DATA FOR PROCESSING START
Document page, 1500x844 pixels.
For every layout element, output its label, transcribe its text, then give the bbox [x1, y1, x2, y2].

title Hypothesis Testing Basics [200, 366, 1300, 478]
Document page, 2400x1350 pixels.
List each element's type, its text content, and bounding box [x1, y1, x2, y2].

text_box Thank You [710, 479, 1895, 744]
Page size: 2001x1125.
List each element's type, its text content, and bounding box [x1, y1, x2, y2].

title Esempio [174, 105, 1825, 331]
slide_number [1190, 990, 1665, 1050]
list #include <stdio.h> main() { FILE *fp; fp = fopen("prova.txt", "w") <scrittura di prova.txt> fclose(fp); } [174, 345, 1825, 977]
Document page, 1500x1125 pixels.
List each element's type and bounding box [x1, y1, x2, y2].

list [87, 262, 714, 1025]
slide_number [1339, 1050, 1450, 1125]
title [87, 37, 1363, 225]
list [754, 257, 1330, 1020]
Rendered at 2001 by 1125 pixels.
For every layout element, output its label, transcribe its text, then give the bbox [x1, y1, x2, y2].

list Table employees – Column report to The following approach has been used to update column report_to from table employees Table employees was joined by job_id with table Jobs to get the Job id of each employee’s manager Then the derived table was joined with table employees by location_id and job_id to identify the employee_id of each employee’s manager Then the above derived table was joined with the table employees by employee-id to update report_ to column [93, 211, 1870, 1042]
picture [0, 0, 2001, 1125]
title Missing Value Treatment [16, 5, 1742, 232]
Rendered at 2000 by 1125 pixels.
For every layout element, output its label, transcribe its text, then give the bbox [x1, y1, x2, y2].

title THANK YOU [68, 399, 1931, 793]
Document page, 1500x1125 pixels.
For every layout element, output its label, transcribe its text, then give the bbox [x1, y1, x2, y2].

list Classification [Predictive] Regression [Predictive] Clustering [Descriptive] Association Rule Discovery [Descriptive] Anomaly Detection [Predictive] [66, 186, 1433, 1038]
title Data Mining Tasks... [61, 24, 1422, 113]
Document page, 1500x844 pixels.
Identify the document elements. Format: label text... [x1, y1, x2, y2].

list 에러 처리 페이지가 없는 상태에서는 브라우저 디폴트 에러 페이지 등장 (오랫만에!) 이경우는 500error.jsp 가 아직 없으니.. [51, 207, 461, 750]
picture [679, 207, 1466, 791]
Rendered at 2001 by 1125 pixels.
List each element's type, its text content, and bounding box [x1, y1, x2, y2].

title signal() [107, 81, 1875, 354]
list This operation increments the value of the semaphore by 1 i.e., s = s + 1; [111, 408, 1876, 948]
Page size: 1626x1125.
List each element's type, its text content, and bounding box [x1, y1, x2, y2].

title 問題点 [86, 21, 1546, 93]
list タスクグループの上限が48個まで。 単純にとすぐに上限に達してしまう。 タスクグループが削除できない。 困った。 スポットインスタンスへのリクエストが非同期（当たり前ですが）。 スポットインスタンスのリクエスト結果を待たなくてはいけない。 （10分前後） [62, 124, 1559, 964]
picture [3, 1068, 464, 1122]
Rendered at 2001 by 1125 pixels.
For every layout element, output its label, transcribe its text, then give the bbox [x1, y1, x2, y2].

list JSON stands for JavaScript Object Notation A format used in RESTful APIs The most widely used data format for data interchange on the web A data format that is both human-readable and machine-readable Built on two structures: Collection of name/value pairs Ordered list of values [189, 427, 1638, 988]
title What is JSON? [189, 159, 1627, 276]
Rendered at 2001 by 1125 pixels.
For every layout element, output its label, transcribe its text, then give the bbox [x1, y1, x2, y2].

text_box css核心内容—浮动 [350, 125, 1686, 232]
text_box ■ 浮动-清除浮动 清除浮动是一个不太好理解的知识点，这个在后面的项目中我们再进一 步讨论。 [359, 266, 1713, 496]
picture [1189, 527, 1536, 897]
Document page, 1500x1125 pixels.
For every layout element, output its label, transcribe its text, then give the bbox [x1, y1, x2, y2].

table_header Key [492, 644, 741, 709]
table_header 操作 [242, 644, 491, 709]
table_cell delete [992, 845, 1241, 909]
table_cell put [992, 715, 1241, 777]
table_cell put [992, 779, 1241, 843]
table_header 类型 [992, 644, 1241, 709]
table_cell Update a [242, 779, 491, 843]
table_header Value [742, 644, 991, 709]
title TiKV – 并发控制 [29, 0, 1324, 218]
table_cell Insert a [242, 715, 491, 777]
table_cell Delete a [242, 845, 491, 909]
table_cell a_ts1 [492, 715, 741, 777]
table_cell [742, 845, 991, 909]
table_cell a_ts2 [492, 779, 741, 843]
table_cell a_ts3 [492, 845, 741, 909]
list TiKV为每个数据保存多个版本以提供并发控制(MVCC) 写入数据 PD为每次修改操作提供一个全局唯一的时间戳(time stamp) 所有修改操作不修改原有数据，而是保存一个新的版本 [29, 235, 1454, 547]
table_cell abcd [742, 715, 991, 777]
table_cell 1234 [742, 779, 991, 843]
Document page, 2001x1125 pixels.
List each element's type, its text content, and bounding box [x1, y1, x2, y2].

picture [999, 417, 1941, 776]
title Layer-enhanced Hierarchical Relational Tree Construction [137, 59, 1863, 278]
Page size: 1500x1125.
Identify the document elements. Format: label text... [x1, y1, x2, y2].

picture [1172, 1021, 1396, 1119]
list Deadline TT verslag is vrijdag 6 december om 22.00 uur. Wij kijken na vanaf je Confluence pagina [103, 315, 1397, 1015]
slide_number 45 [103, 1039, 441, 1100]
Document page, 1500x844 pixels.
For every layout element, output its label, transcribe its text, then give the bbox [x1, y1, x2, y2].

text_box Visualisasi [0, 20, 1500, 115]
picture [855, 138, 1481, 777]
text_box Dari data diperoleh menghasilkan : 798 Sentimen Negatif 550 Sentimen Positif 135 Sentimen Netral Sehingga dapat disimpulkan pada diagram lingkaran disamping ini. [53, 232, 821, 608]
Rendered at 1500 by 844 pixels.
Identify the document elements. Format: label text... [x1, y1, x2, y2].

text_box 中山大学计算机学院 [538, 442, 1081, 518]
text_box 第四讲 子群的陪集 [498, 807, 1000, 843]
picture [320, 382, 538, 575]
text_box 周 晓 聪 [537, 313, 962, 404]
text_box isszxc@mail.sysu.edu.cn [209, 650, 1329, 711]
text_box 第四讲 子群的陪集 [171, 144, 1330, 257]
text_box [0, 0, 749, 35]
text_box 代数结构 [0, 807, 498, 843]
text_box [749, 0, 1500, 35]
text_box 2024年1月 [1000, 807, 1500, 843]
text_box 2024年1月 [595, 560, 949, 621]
DATA FOR PROCESSING END
Gather all lines from the records above in which "size" appears.

■ RESPONSE AREA
Page size: 2001x1125.
Page size: 1626x1125.
Page size: 1500x1125.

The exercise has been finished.